Vakit Nimeti

Okuma Süresi 3 dkYayınlanma Pazartesi, Kasım 25 2019
Kucak dolusu nakit harcasak, geriye getiremiyeceğimiz vaktimizin kıymetini iyi bilmeliyiz.
MEHMET ALİ ŞENGÜL 
    Naktimizi (servetimizi) boşa harcamadığımız gibi, vaktimizi zâyi etmemede de hassas olmalıyız. Telâfisi mümkün olmayan vaktimizi boşa zâyi etmemeli, ileride bizi utandıracak günahla kirletmemeye gayret etmeliyiz. Yoran ve usandırıcı bir işten, dinlendirici yeni bir işe devam ederek vaktimizi değerlendirmeliyiz.

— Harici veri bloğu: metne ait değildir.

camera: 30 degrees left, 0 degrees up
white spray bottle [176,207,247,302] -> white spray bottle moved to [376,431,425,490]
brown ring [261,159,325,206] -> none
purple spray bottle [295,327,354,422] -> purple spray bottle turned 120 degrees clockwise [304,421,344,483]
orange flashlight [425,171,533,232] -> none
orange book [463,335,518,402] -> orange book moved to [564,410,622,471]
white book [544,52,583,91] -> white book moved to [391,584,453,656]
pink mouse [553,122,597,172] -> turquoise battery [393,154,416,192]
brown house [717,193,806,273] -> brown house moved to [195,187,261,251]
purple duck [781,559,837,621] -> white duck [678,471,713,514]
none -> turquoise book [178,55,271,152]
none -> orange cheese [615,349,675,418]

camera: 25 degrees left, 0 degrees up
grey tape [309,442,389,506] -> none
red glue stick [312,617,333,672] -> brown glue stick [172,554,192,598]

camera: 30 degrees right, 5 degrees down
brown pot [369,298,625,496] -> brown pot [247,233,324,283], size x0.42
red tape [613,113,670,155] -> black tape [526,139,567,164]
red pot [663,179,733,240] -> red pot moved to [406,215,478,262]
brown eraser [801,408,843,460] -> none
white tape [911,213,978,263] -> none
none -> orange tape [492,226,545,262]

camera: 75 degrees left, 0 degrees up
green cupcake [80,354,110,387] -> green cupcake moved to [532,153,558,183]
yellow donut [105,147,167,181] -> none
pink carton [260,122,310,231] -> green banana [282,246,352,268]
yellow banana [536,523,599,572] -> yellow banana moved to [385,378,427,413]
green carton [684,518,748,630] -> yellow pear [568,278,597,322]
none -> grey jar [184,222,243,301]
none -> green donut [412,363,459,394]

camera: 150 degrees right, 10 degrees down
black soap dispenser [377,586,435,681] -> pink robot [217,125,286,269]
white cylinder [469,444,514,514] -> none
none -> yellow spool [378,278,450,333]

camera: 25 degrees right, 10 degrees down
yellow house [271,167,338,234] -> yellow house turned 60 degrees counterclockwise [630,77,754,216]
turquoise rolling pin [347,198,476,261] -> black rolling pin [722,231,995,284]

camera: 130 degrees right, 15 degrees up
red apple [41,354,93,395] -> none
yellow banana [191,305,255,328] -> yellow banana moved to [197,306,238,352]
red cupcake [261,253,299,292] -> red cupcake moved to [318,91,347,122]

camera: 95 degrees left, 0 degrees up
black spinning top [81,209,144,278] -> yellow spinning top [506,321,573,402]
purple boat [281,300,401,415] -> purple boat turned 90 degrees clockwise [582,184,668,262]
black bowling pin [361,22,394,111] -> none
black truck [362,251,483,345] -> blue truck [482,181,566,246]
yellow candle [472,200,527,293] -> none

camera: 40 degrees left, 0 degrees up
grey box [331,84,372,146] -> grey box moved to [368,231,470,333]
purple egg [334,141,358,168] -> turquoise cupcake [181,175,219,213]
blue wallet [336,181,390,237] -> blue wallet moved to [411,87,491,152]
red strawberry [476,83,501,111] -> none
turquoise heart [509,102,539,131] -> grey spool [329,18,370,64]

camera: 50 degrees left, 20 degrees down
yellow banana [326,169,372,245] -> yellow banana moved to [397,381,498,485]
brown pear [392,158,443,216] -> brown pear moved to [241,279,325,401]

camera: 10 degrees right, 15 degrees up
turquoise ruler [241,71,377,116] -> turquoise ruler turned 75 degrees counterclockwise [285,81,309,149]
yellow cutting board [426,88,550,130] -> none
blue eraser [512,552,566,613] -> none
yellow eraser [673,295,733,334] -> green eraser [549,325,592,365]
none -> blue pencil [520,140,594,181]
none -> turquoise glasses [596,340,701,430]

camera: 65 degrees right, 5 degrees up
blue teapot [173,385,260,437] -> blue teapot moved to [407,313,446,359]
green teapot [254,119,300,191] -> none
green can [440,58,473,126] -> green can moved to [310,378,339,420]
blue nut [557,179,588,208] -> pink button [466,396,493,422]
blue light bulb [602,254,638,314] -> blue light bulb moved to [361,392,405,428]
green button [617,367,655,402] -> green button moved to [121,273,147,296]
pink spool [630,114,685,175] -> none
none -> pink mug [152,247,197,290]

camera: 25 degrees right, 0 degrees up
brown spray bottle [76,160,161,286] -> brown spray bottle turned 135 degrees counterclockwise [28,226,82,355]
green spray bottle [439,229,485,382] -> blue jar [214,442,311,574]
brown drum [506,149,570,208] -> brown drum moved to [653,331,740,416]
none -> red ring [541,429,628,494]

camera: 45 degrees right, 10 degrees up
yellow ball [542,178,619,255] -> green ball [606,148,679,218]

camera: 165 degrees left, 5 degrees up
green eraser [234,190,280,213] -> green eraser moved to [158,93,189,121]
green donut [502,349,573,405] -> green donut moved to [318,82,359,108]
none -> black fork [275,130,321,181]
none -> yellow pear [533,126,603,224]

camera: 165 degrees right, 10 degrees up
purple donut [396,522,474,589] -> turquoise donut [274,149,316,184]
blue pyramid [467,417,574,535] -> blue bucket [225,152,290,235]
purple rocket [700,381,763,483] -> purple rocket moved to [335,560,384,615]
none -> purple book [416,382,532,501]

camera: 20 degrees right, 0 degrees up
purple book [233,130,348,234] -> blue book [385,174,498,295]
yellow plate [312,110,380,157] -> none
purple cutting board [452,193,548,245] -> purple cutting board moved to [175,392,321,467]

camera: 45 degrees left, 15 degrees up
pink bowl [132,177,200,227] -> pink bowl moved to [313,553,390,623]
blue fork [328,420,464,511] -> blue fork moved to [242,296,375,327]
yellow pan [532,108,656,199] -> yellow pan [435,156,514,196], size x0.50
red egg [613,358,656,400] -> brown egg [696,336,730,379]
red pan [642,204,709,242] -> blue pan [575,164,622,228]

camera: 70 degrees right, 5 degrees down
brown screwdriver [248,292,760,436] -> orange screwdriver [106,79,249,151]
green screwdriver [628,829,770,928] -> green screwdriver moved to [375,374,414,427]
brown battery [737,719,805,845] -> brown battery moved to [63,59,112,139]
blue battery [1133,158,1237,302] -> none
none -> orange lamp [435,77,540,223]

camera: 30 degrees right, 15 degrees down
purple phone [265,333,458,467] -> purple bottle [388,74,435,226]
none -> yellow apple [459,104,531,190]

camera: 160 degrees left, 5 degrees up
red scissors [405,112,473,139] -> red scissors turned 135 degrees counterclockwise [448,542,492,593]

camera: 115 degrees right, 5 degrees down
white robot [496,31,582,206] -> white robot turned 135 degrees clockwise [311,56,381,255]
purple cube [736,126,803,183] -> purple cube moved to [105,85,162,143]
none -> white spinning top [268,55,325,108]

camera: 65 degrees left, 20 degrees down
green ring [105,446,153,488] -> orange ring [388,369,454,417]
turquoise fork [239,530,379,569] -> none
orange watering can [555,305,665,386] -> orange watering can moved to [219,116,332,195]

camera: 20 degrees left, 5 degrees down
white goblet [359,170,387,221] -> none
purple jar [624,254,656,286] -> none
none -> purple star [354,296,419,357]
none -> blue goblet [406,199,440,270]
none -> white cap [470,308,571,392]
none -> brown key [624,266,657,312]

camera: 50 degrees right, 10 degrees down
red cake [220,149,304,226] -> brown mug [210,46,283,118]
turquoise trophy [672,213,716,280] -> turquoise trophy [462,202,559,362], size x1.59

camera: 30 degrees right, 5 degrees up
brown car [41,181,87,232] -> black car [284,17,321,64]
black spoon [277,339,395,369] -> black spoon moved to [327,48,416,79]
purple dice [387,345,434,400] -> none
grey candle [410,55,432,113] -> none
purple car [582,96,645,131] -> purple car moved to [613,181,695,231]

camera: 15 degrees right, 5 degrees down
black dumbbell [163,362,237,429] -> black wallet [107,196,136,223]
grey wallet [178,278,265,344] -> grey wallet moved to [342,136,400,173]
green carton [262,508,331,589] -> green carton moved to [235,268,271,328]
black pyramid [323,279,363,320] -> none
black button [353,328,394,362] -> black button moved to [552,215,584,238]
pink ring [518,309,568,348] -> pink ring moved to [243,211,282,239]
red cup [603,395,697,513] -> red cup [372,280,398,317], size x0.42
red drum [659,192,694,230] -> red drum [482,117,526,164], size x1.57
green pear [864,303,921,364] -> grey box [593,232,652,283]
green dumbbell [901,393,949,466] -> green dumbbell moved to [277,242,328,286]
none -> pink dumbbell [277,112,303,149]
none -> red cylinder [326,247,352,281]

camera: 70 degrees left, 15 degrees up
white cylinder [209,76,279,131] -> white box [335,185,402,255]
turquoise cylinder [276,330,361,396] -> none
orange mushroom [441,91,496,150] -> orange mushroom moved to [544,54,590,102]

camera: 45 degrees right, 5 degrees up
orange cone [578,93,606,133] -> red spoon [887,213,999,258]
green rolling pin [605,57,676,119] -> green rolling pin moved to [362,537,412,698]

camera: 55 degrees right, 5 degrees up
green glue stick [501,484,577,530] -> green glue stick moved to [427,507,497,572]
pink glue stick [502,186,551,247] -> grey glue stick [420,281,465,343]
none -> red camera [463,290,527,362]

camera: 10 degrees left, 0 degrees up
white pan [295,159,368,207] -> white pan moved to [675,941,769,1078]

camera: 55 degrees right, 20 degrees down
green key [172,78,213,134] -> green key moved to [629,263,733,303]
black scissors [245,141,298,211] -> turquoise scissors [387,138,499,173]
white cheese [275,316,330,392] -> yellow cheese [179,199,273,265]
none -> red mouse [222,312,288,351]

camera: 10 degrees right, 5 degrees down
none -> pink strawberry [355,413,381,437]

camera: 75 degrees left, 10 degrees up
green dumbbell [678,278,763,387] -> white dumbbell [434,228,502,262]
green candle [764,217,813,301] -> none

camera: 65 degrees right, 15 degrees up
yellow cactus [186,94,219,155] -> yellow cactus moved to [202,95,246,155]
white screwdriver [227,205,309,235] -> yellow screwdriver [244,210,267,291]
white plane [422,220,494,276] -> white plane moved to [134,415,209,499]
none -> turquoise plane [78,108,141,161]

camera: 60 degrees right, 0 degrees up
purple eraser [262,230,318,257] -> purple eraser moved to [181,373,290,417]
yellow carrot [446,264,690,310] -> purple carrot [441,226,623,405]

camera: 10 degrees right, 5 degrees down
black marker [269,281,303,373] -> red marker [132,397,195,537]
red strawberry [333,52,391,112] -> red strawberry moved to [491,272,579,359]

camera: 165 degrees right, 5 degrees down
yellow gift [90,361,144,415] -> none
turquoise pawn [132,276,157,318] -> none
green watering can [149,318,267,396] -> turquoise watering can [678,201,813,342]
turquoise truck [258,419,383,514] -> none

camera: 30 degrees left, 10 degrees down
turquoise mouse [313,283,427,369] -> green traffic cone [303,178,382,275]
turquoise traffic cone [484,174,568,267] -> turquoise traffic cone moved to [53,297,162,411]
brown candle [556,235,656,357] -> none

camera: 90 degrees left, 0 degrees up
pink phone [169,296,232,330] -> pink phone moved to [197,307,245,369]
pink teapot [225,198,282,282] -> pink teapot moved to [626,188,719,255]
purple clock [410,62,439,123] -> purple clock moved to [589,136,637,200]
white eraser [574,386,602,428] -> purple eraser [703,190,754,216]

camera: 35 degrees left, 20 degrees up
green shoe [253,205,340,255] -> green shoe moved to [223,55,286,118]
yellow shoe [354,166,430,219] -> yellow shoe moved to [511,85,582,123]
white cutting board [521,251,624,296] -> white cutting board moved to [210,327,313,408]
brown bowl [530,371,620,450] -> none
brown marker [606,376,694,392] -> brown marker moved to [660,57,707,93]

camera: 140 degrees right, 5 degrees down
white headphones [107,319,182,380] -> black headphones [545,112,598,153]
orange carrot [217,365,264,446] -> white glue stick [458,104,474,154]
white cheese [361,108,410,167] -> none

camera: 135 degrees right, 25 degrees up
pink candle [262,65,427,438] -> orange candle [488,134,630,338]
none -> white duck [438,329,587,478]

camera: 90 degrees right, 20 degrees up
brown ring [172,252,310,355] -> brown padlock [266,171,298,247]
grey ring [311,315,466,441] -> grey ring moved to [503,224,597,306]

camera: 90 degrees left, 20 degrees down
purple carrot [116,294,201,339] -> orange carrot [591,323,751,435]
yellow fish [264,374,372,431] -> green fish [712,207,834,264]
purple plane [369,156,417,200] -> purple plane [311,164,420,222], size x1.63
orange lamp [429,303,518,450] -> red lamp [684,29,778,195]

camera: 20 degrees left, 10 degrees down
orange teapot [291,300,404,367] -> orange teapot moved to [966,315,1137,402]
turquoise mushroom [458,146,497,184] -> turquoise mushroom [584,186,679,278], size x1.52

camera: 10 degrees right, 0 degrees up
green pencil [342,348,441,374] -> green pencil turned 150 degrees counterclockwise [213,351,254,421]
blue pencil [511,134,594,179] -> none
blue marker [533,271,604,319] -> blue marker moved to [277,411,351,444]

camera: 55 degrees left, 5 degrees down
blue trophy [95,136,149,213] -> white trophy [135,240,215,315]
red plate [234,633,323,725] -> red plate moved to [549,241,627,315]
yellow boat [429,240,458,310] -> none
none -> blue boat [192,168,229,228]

    İmam Ebu Yusuf , kitap okumayı yani ilimle meşgul olmayı meşguliyetlerin en değerlisi olarak görmekte, hatta ölürken bile ilmi mesele müzâkere ederken ölmeyi dilemektedir.

   Büyük âlim Hammad bin Seleme; ya namaz kılar, ya hadis anlatır, ya da Kur’an dersi verir, vaktini böyle değerlendirirdi. Nitekim vefatında namaz kılarken secde anında ruhunu Rahman’a teslim etmişti.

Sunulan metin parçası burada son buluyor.